WARNING: The following article contains spoilers for Marvel’s Luke Cage Season 2, streaming now on Netflix.
After two seasons of Marvel's Luke Cage, the titular character (played by Mike Colter) is, as expected, a force to be reckoned with in his quest to clean up the gangster-ridden streets of Harlem. In doing so, he's been rigorously tested by a handful of villains who want to their criminal empires to remain untouched by cops or vigilantes.
Whether it be overlords like Black Mariah (Alfre Woodard), Shades (Theo Rossi) and Cottonmouth (Mahershala Ali); Luke's half-brother Diamondback (Erik LaRay Harvey) in his super-powered suit; or his supernatural equivalent in Bushmaster (Mustafa Shakir), Luke really has gone through the motions, physically as well as mentally.
However, in an action-packed Season 2, we come to find out that Luke's worst enemy actually isn't any of these individuals, it's himself.
Despite his impenetrable skin and super-strength, Luke's weaknesses come from within, thus creating a monster he's in denial about. This inner-beast is something he insists can't be tamed, or worse yet, it's something he doesn't want to tame. And as things progress throughout Season 2, his lack of control allows his temper to more or less become a self-destruct button.

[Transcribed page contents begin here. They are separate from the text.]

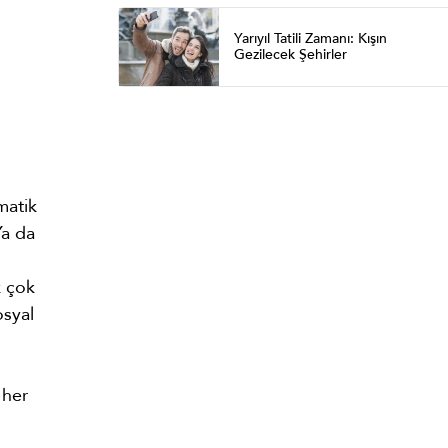
Yarıyıl Tatili Zamanı: Kışın
Gezilecek Şehirler
matik
Ya da
k çok
osyal
 her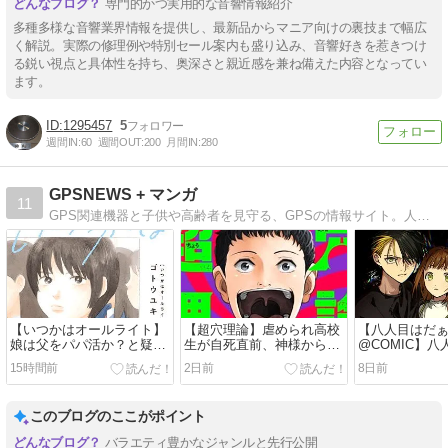
専門的かつ実用的な音響情報紹介
多種多様な音響業界情報を提供し、最新品からマニア向けの裏技まで幅広
く解説。実際の修理例や特別セール案内も盛り込み、音響好きを惹きつけ
る鋭い視点と具体性を持ち、奥深さと親近感を兼ね備えた内容となってい
ます。
1295457
5
週間IN:
60
週間OUT:
200
月間IN:
280
GPSNEWS + マンガ
11
GPS関連機器と子供や高齢者を見守る、GPSの情報サイト。人気マンガのネタバレもあり。浮気調査に使えるGPS・子供と高齢者を見守るGPS・GPSアプリ、スマホのセキュリティ情報、日々の暮らしを快適にする便利グッズなどをご紹介。
【いつかはオールライト】
【超穴理論】虐められ高校
【八人目はだ
娘は父をパパ活か？と疑っ
生が自死直前、神様から超
@COMIC】
たことで始まる物語！…コ
能力を授かった！コミック
なりすまし！
15時間前
2日前
8日前
ミックシーモア先行公開
DAYS先行公開中！
ンス！コミッ
中！
行公開中！
このブログのここがポイント
バラエティ豊かなジャンルと先行公開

Showrunner Cheo Hodari Coker clearly set out to highlight that as impervious as Luke is, he's still mentally susceptible to failure. A lot of this stems from the anger he's harboring towards his father, the reverend James Lucas (played by the late Reg E. Cathey). They became estranged after Luke was framed and went to prison, and his mother died, as James blamed his son for her suffering and subsequent death. Luke was left feeling abandoned just when he needed a dad the most, and never recovers.